Using the data below, return every line that holds the word "Tarahumara".

──────── RECORDED INFORMATION ────────

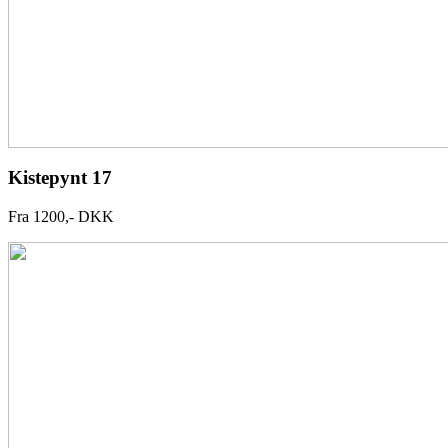
Kistepynt 17
Fra 1200,- DKK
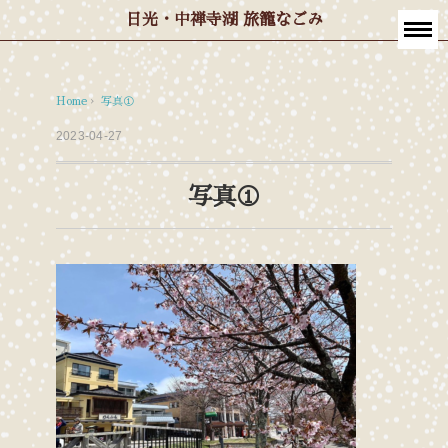
日光・中禅寺湖 旅籠なごみ
Home
›
写真①
2023-04-27
写真①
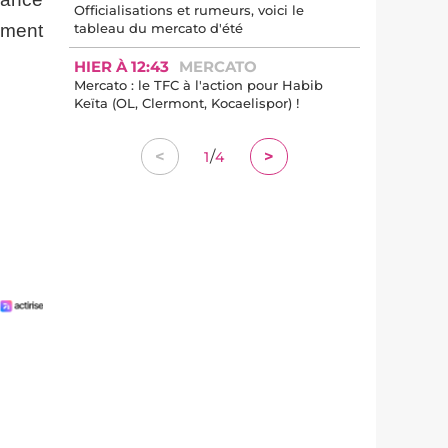
Officialisations et rumeurs, voici le
ement
tableau du mercato d'été
HIER À 12:43
MERCATO
Mercato : le TFC à l'action pour Habib
Keïta (OL, Clermont, Kocaelispor) !
/
<
>
1
4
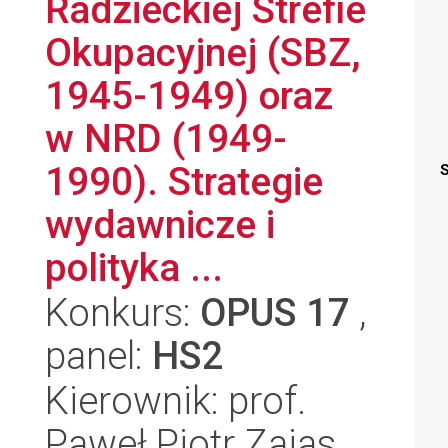
Radzieckiej Strefie
Okupacyjnej (SBZ,
1945-1949) oraz
w NRD (1949-
1990). Strategie
S
wydawnicze i
polityka ...
Konkurs:
OPUS 17
,
panel:
HS2
Kierownik: prof.
Paweł Piotr Zajas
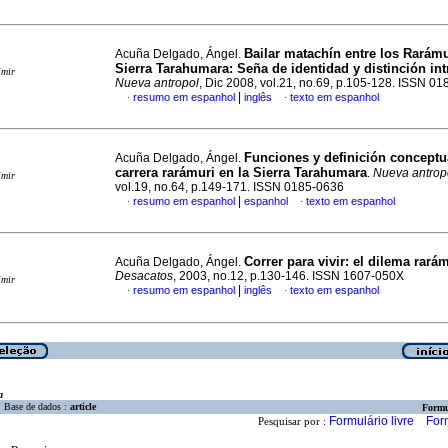
Bailar matachín entre los Rarámu
Acuña Delgado, Ángel.
Sierra Tarahumara
:
Seña de identidad y distinción int
imir
Nueva antropol
, Dic 2008, vol.21, no.69, p.105-128. ISSN 0
|
resumo em espanhol
inglês
texto em espanhol
·
·
Funciones y definición conceptua
Acuña Delgado, Ángel.
carrera rarámuri en la Sierra Tarahumara
.
Nueva antrop
imir
vol.19, no.64, p.149-171. ISSN 0185-0636
|
resumo em espanhol
espanhol
texto em espanhol
·
·
Correr para vivir
:
el dilema
rarám
Acuña Delgado, Ángel.
Desacatos
, 2003, no.12, p.130-146. ISSN 1607-050X
imir
|
resumo em espanhol
inglês
texto em espanhol
·
·
a
Base de dados :
article
Formu
Formulário livre
For
Pesquisar por :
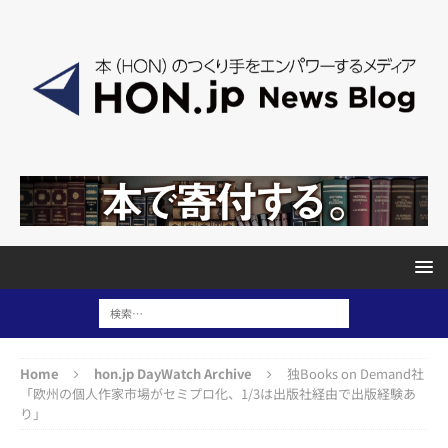
Home
hon.jp DayWatch Archive
独Books on Demand社
「欧州の個人作家市場がセミプロ化、1/3は出版社経由で出版経験あ
り」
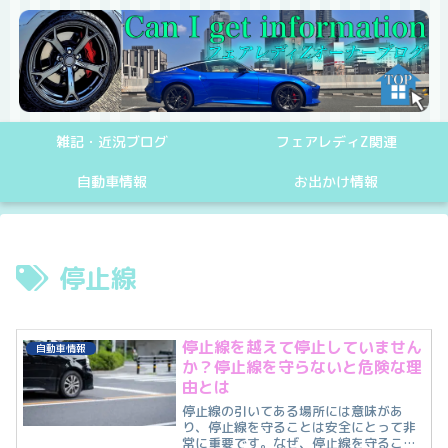
雑記・近況ブログ
フェアレディZ関連
自動車情報
お出かけ情報
停止線
停止線を越えて停止していません
自動車情報
か？停止線を守らないと危険な理
由とは
停止線の引いてある場所には意味があ
り、停止線を守ることは安全にとって非
常に重要です。なぜ、停止線を守ること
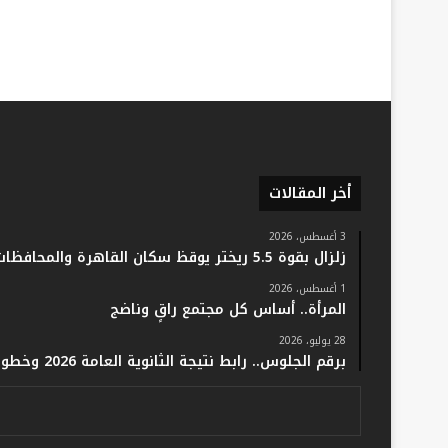
أخر المقالات
3 أغسطس، 2026
زلزال بقوة 5.5 ريختر يوقظ سكان القاهرة والمحافظات.. والفلك: لا خسائر أو إصابات
1 أغسطس، 2026
المرأة.. أساس كل مجتمع راقٍ وناضج
28 يوليو، 2026
برقم الجلوس.. رابط نتيجة الثانوية العامة 2026 وخطوات الاستعلام فور اعتمادها رسميًا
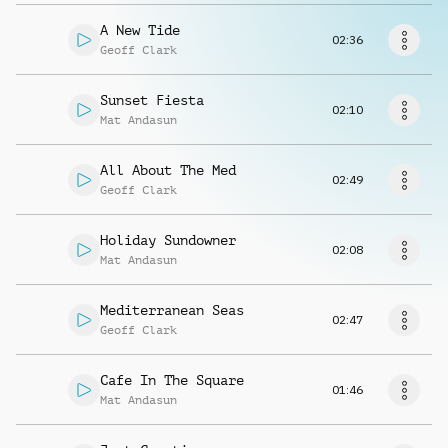
Richiedi musica
A New Tide
02:36
Geoff Clark
Sunset Fiesta
02:10
Mat Andasun
All About The Med
02:49
Geoff Clark
Holiday Sundowner
02:08
Mat Andasun
Mediterranean Seas
02:47
Geoff Clark
Cafe In The Square
01:46
Mat Andasun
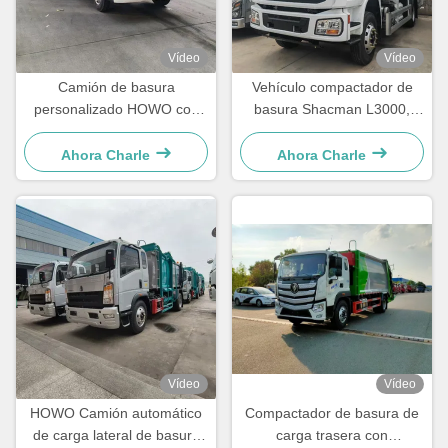
Vídeo
Vídeo
Camión de basura
Vehículo compactador de
personalizado HOWO con
basura Shacman L3000,
compresor para la
camión recolector de basura
eliminación de residuos
de 16 m³ con 260 CV
Ahora Charle
Ahora Charle
comprimidos
Vídeo
Vídeo
HOWO Camión automático
Compactador de basura de
de carga lateral de basura
carga trasera con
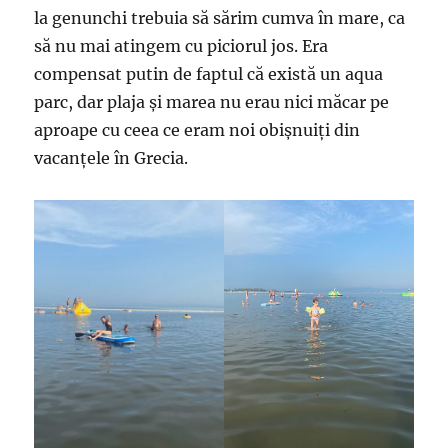
la genunchi trebuia să sărim cumva în mare, ca
să nu mai atingem cu piciorul jos. Era
compensat putin de faptul că există un aqua
parc, dar plaja și marea nu erau nici măcar pe
aproape cu ceea ce eram noi obișnuiți din
vacanțele în Grecia.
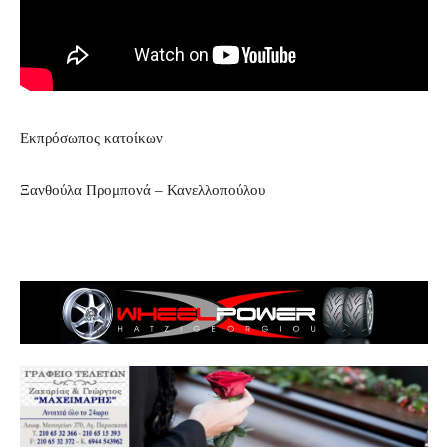
Εκπρόσωπος κατοίκων
Ξανθούλα Προμπονά – Κανελλοπούλου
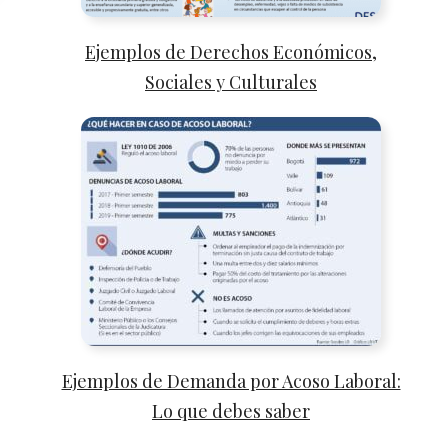
Ejemplos de Derechos Económicos,
Sociales y Culturales
Ejemplos de Demanda por Acoso Laboral:
Lo que debes saber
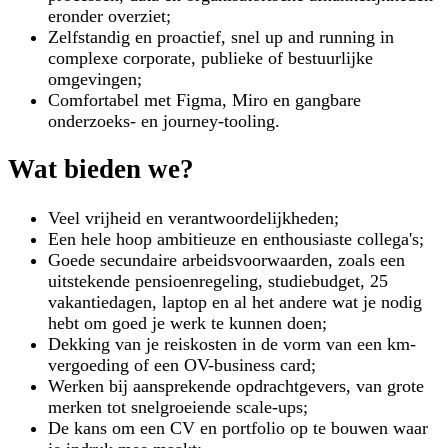
eronder overziet;
Zelfstandig en proactief, snel up and running in
complexe corporate, publieke of bestuurlijke
omgevingen;
Comfortabel met Figma, Miro en gangbare
onderzoeks- en journey-tooling.
Wat bieden we?
Veel vrijheid en verantwoordelijkheden;
Een hele hoop ambitieuze en enthousiaste collega's;
Goede secundaire arbeidsvoorwaarden, zoals een
uitstekende pensioenregeling, studiebudget, 25
vakantiedagen, laptop en al het andere wat je nodig
hebt om goed je werk te kunnen doen;
Dekking van je reiskosten in de vorm van een km-
vergoeding of een OV-business card;
Werken bij aansprekende opdrachtgevers, van grote
merken tot snelgroeiende scale-ups;
De kans om een CV en portfolio op te bouwen waar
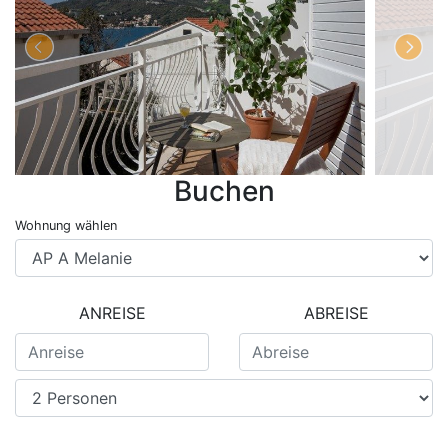
Buchen
Wohnung wählen
ANREISE
ABREISE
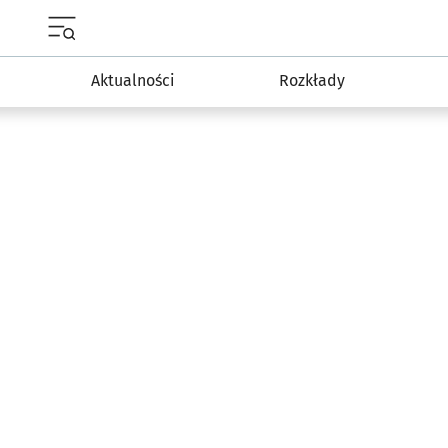
Menu główne portalu wroclaw.pl
Aktualności
Rozkłady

────────

# RESULT BELOW:
Sierra Tarahumara
carrera rarámuri en la Sierra Tarahumara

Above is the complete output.